---------- TASK INPUTS

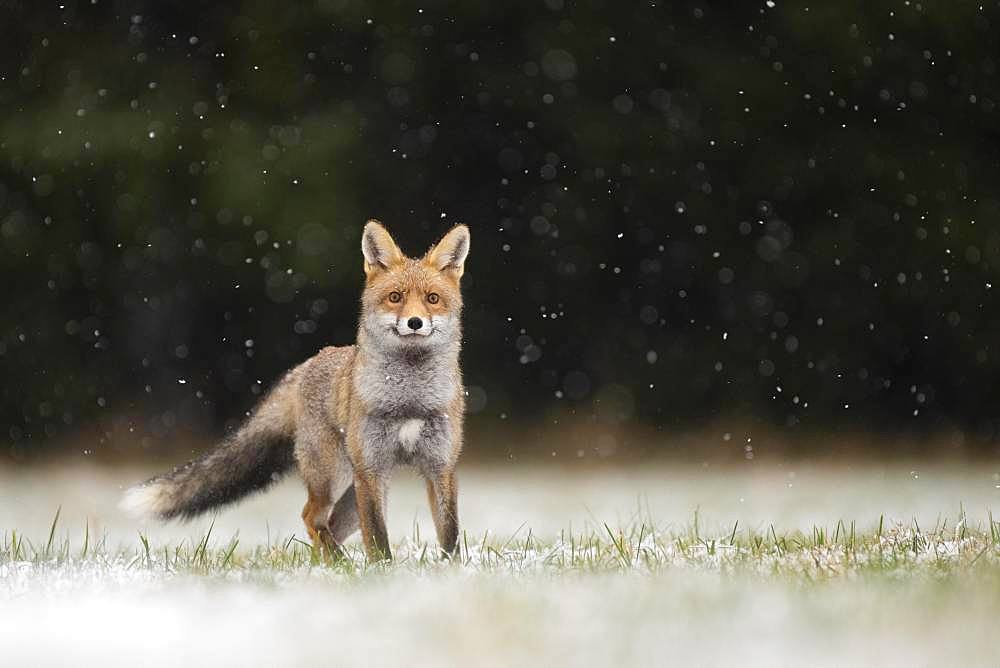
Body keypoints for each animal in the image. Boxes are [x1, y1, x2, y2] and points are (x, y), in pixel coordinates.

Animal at [123, 222, 470, 560]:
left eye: (432, 299)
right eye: (396, 297)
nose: (415, 322)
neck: (410, 401)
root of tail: (305, 365)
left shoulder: (441, 466)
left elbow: (450, 533)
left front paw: (449, 570)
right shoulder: (371, 470)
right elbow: (377, 539)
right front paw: (384, 571)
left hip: (356, 486)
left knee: (326, 525)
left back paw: (332, 565)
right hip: (337, 475)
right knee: (311, 517)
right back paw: (339, 564)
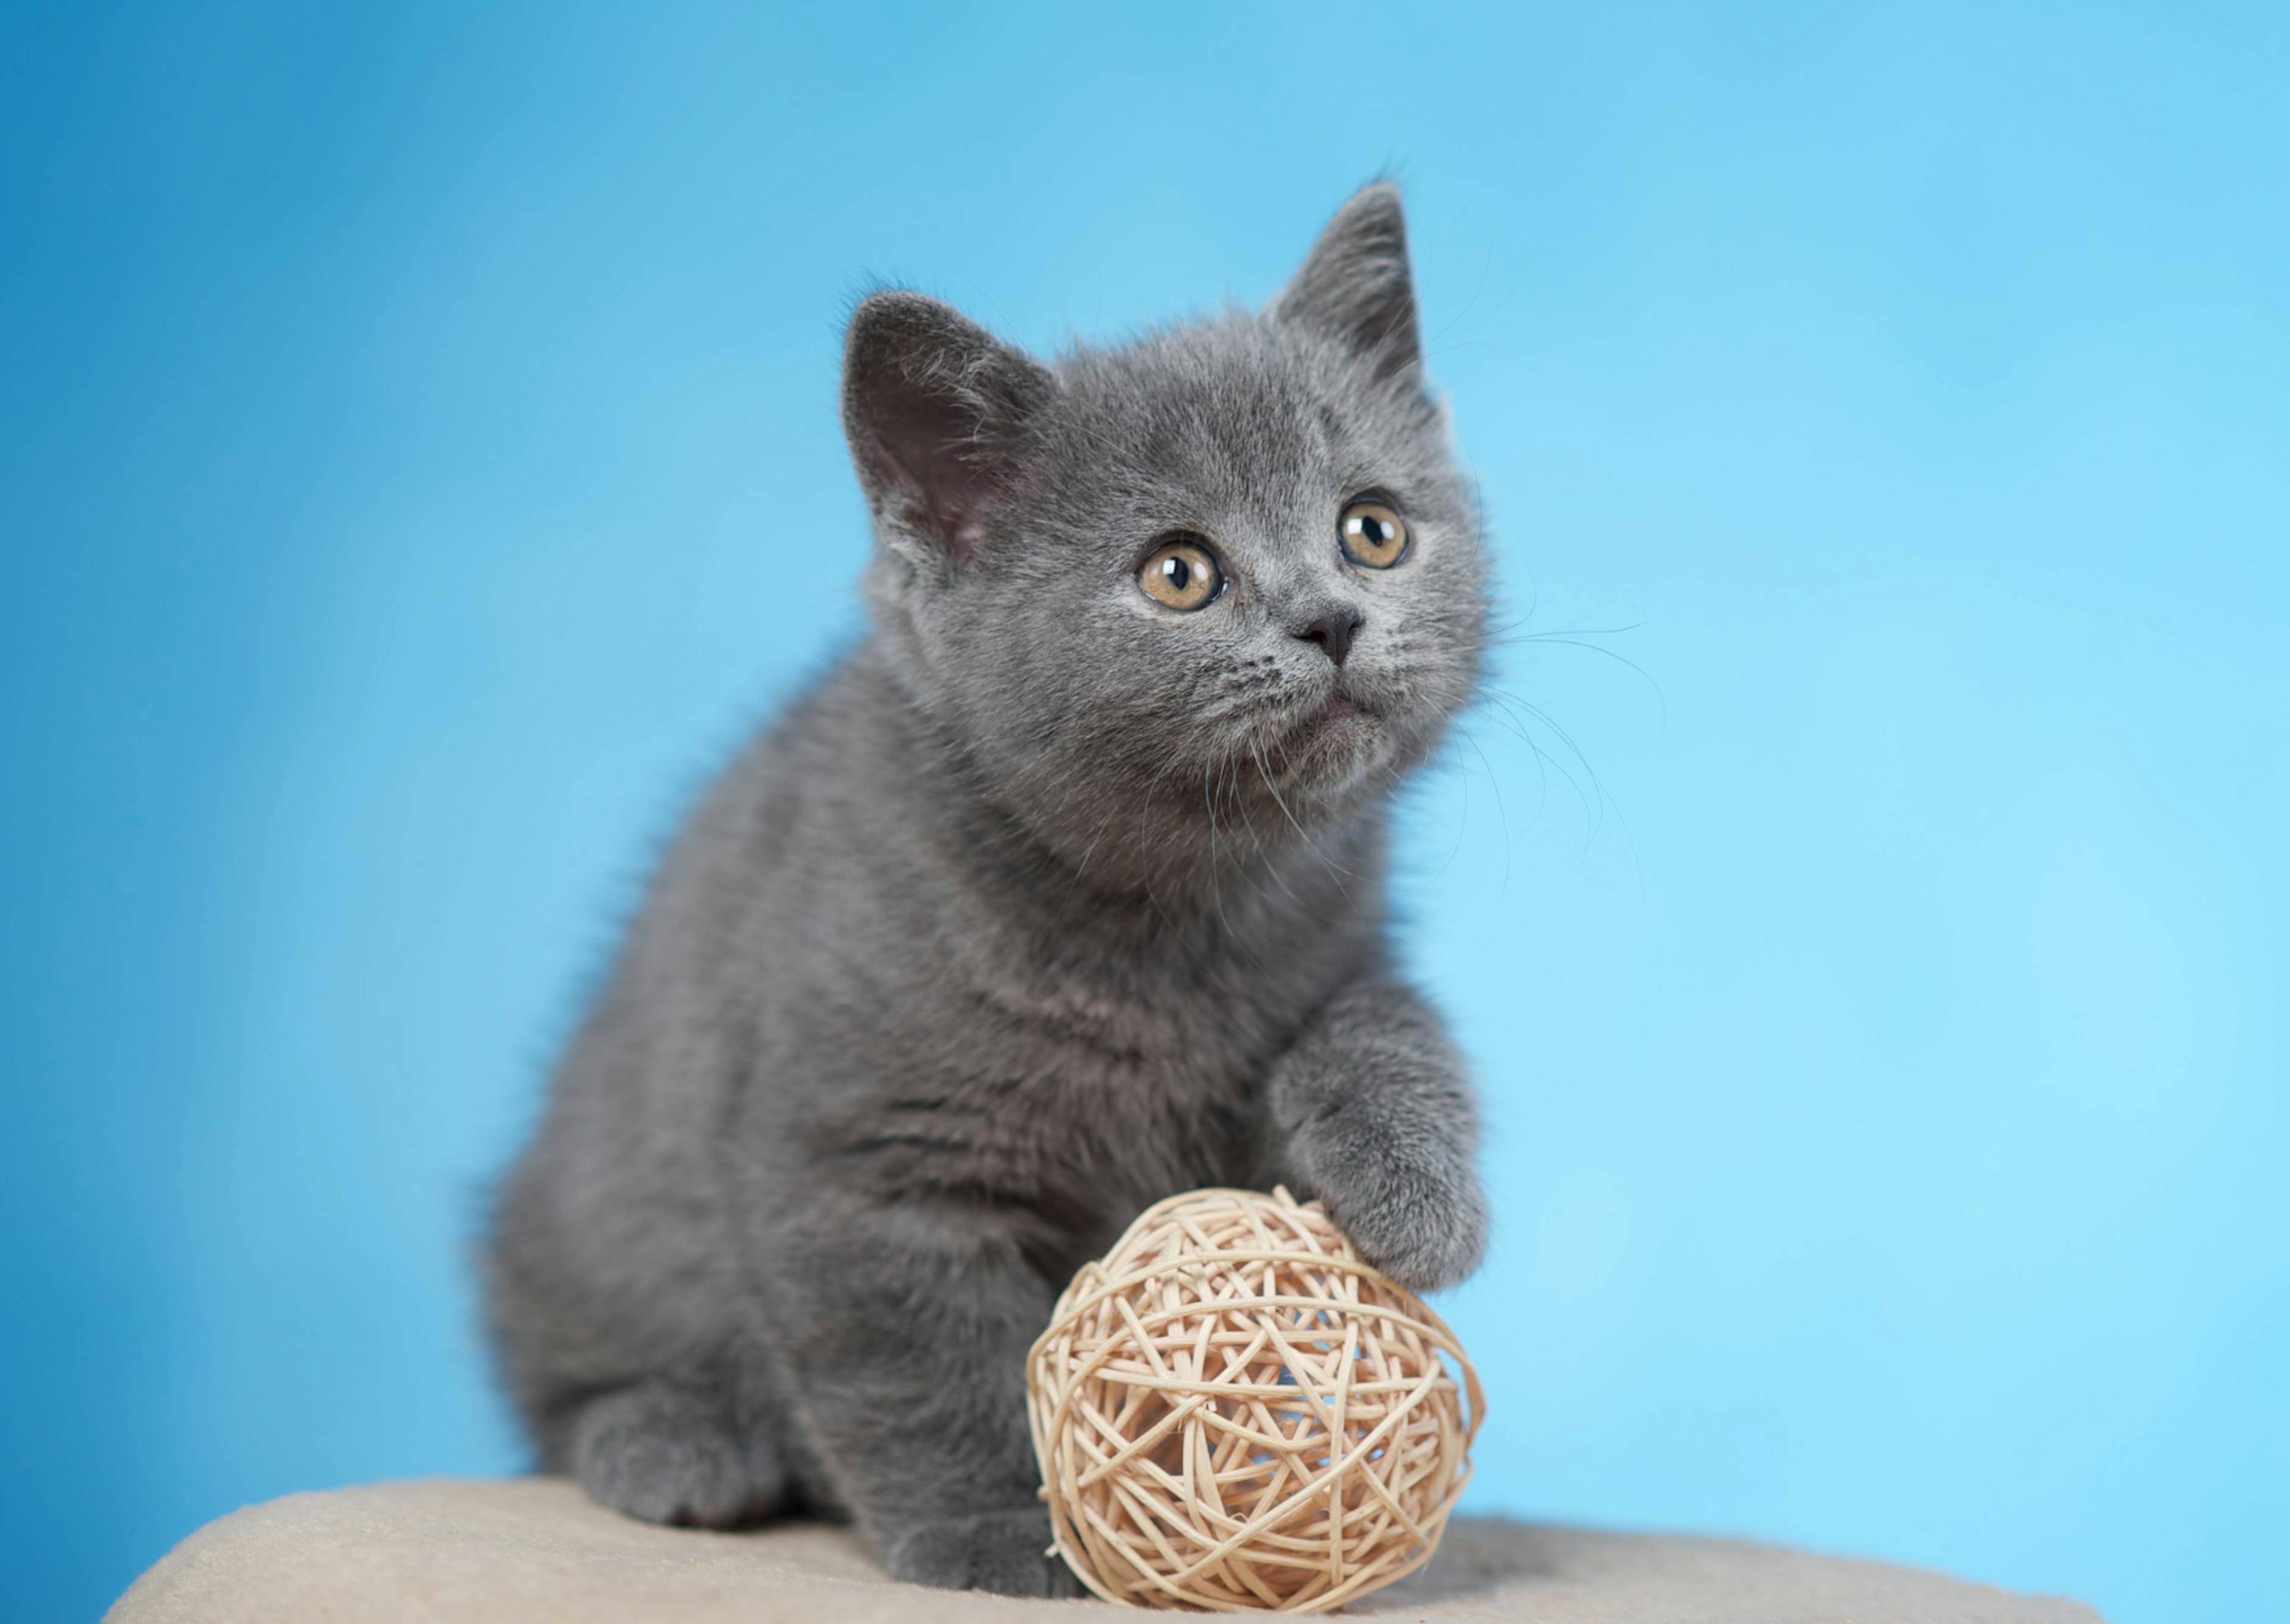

--------------------

[TO DO] Return the lines from the one containing "right eye: (396, 297)" through the last line of the records, both included, exactly as written and with no pictures.

[EXERCISE SOLUTION]
right eye: (396, 297)
nose: (415, 322)
neck: (410, 401)
root of tail: (305, 365)
left shoulder: (441, 466)
left elbow: (450, 533)
left front paw: (449, 570)
right shoulder: (371, 470)
right elbow: (377, 539)
right front paw: (384, 571)
left hip: (356, 486)
left knee: (326, 525)
left back paw: (332, 565)
right hip: (337, 475)
right knee: (311, 517)
right back paw: (339, 564)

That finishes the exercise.